Intra-cardiac thrombosis in the setting of heparin-induced t
Key clinical message is to know that HIT is a massive thrombotic storm. Atrial fibrillation cardioversion might not be safe in HIT using the standard 48-hour cutoff from arrhythmia onset. Also, the case serves as a reminder of how to suspect, diagnose, and treat HIT.

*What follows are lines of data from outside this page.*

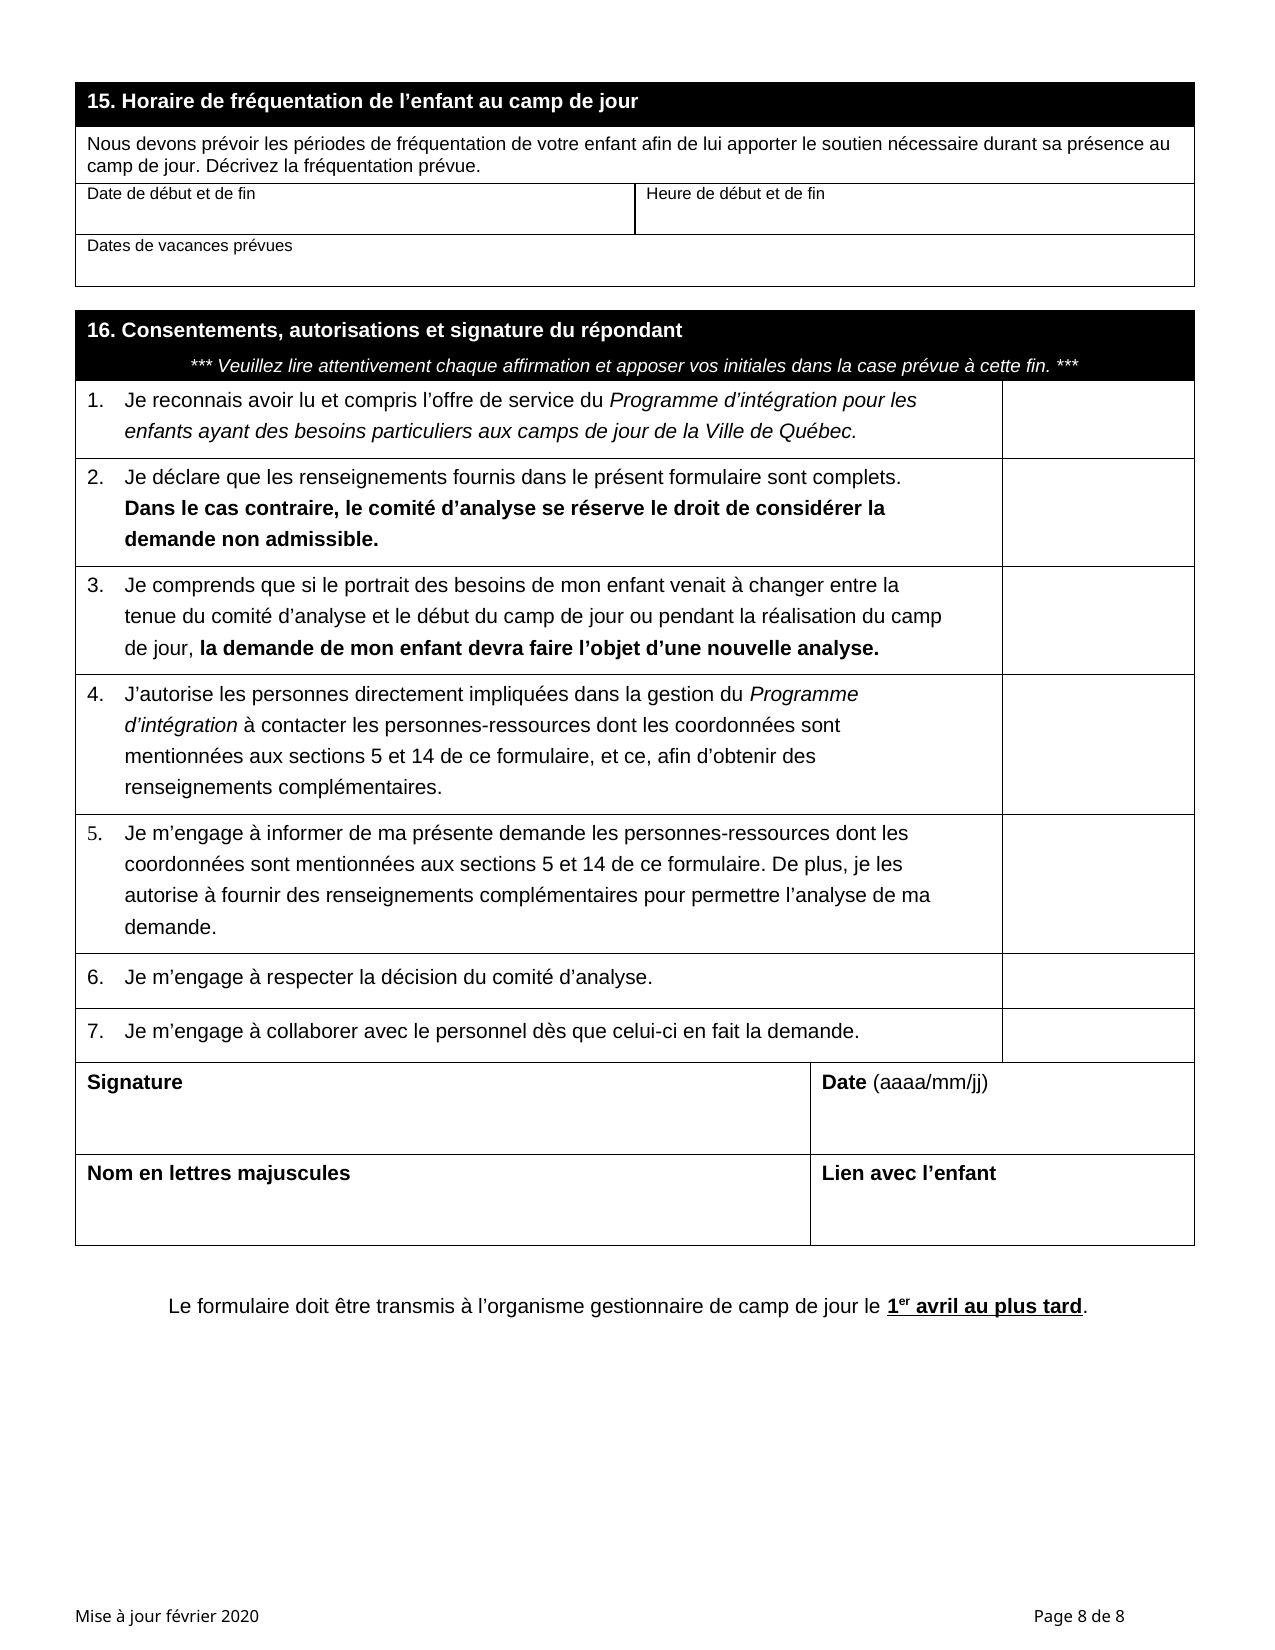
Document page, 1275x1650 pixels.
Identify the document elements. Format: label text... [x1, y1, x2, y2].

table_cell Je m’engage à respecter la décision du comité d’analyse. [76, 954, 1002, 1008]
table_cell Nous devons prévoir les périodes de fréquentation de votre enfant afin de lui apporter le soutien nécessaire durant sa présence au camp de jour. Décrivez la fréquentation prévue. [76, 127, 1194, 182]
table_cell [1003, 1009, 1194, 1062]
table_cell [1003, 954, 1194, 1008]
table_cell [1003, 567, 1194, 674]
table_cell [1003, 675, 1194, 813]
table_cell Date (aaaa/mm/jj) [811, 1063, 1194, 1154]
table_cell Lien avec l’enfant [811, 1155, 1194, 1245]
table_cell [1003, 381, 1194, 457]
table_cell [1003, 459, 1194, 566]
table_cell J’autorise les personnes directement impliquées dans la gestion du Programme d’intégration à contacter les personnes-ressources dont les coordonnées sont mentionnées aux sections 5 et 14 de ce formulaire, et ce, afin d’obtenir des renseignements complémentaires. [76, 675, 1002, 813]
table_cell Date de début et de fin [76, 184, 634, 234]
table_cell *** Veuillez lire attentivement chaque affirmation et apposer vos initiales dans la case prévue à cette fin. *** [76, 355, 1194, 380]
table_cell Heure de début et de fin [636, 184, 1194, 234]
table_cell Je déclare que les renseignements fournis dans le présent formulaire sont complets. Dans le cas contraire, le comité d’analyse se réserve le droit de considérer la demande non admissible. [76, 459, 1002, 566]
text Le formulaire doit être transmis à l’organisme gestionnaire de camp de jour le 1er avril au plus tard. [75, 1294, 1181, 1318]
table_cell Je reconnais avoir lu et compris l’offre de service du Programme d’intégration pour les enfants ayant des besoins particuliers aux camps de jour de la Ville de Québec. [76, 381, 1002, 457]
table_header 15. Horaire de fréquentation de l’enfant au camp de jour [76, 83, 1194, 126]
table_header 16. Consentements, autorisations et signature du répondant [76, 311, 1194, 354]
table_cell Je m’engage à collaborer avec le personnel dès que celui-ci en fait la demande. [76, 1009, 1002, 1062]
table_cell Je comprends que si le portrait des besoins de mon enfant venait à changer entre la tenue du comité d’analyse et le début du camp de jour ou pendant la réalisation du camp de jour, la demande de mon enfant devra faire l’objet d’une nouvelle analyse. [76, 567, 1002, 674]
table_cell Signature [76, 1063, 810, 1154]
table_cell Nom en lettres majuscules [76, 1155, 810, 1245]
table_cell Je m’engage à informer de ma présente demande les personnes-ressources dont les coordonnées sont mentionnées aux sections 5 et 14 de ce formulaire. De plus, je les autorise à fournir des renseignements complémentaires pour permettre l’analyse de ma demande. [76, 815, 1002, 953]
table_cell [1003, 815, 1194, 953]
table_cell Dates de vacances prévues [76, 235, 1194, 286]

A 56-year-old man had been admitted to the hospital with heart failure exacerbation. He had been on telemetry since admission and had been in sinus rhythm. He had a loop recorder for the last three months with no evidence of atrial fibrillation. He had acute onset atrial fibrillation in the hospital, off-note he had been on enoxaparin for thromboprophylaxis since admission. He complained of calf pain on day 8, and a duplex lower extremities showed right common femoral deep venous thrombosis. Laboratory work is significant for a platelet count drop from 400 on day 4 to 130 on day 8 of hospital stay. The rest of the laboratory work was unremarkable.

Despite the concise duration of atrial fibrillation, we decided against cardioversion without a transoesophageal echo(TEE) as we were suspecting heparin-induced thrombocytopenia(HIT), and we were afraid of thrombotic complications. TEE showed a massive left atrial thrombus.

His 4T score was eight, which is a high probability, and platelet factor 4 ELISA IgG optical density came back positive at 2.2, which confirms a diagnosis of HIT. He was started on bivalirudin and was later shifted to apixaban for chronic atrial fibrillation anticoagulation.

The key clinical message is to know that HIT is a massive thrombotic storm.1 Atrial fibrillation cardioversion might not be safe in HIT using the standard 48-hour cutoff from arrhythmia onset. Also, the case serves as a reminder of how to suspect, diagnose, and treat HIT.